- _Quoted passage_:
= Beginning of Section =

Revenues will go down and profits will go up, says Brocade country manager Marcus Jewell
Network supplier Brocade believes that a services-based cloud distribution model is just what its channel partners want.
At a Brocade Tech Day in London, Marcus Jewell, UK and Ireland country manager for the data centre switch specialist spoke to TechWeekEurope editor Peter Judge about the companies plans to compete with Cisco (reported over on TechWeekEurope) before he spoke about the future of the channel:
The cloud can drive out inefficiencies. But in the eyes of customers, channel margins could be seen as inefficient. Will the cloud changes things?
The channel is very resilient. Other industries look at the IT channel and model their own growth on it. Because we are in it, we think it is inefficient, but actually it is incredibly efficient.
If you look at all the inefficiencies in the world, say buying tyres for your car, you are probably paying 80 percent more than the manufacturerfs are getting, because it goes through a mass distributor, then a local distributor, then to a local garage. That industry has been around since cars were invented. Why has no-one driven efficiencies in that?
Channels will always have a part to play in localisation. What will need to change is that channel resale models tend to be built along capital business. That is, they buy something for cheaper than they sell it and they then have a maintenance agreement which gives them an annuity supporting that solution.
What will need to change is that channel organisations will go to recurring revenue and services, and less towards capital intensive solutions. Our VCS [fabric switch] solution is available to the channel. So we can accredit the channel to be the provider of that subscription service, and they would then make a fee per month.
At our channel conference in Frankfurt, we said to them that maybe their revenues might drop overall, by 30, 40 or even 50 percent. But their net profitability would probably double in the same phase. Because these guys have to work extgremely hard to retain margin.
If channel players’ revenue is going down, but their profitability is going up, where are they saving money? By employing fewer people?

= End of Section =

- _Supplied data_:
= Beginning of Section =

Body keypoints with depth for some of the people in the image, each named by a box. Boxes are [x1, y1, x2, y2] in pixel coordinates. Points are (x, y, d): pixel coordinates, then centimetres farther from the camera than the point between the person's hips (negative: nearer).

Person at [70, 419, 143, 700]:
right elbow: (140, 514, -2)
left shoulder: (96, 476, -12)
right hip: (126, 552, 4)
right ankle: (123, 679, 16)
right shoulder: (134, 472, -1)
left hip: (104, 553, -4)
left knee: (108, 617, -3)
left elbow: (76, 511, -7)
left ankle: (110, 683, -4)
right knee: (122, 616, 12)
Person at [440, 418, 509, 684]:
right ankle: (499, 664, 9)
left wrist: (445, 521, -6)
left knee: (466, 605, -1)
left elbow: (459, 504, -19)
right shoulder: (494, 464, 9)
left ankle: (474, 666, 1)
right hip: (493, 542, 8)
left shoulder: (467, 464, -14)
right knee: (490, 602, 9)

= End of Section =

- _Set of tasks_:
a – In the Brocade interview, condense the paragraph that begins "What will need to change is that channel organisations will go to recurring revenue" into a shorter version that keeps its main facts.
b – Write the next part of the Brocade interview, following on from its final question.
The data comes from a different source than the Brocade interview.

- _Your written answers_:
a – Channel organizations will need to shift toward recurring revenue and services and away from capital-intensive solutions. Brocade's VCS fabric switch solution is available to the channel, so Brocade can accredit channel partners to provide it as a subscription service, earning a monthly fee.

b –
No. I think they will employ more people. These businesses run on very slim margins, and managing the cash flow is the most difficult thing.
If a channel partner makes ten percent margin on a product, and sells a great many in a quarter, it might use up all of its cash reserves, just to fund that. It is typically not going to get paid by the user until the system is in and working – plus a 30 to 60 day delay on capital. so funding cash flow is a difficult thing. What they try to do is fund their capital business by recurring revenue streams, which used to be maintenance agreements, maybe using their own data centre.
We don’t see a trend for the mega data centre to come in and sweep these people away. By their very nature they won’t be able to offer bespoke local services.
If things move to a subscription model, and the channel can get some of that, they would prefer it. We are a big fan of the channel. We wish to sell exclusively through the channel for all of our IT products. We don’t do any direct selling, we are backing that model a hundred percent. We are actively supporting and recruiting in the channel.
So the answer to the question ‘who loses in the transition?’ is the big incumbent player [not said out loud but we obviously mean Cisco]?
They always do. In any transformation, the incumbent player loses. The first to market with the new idea gets a major share shift.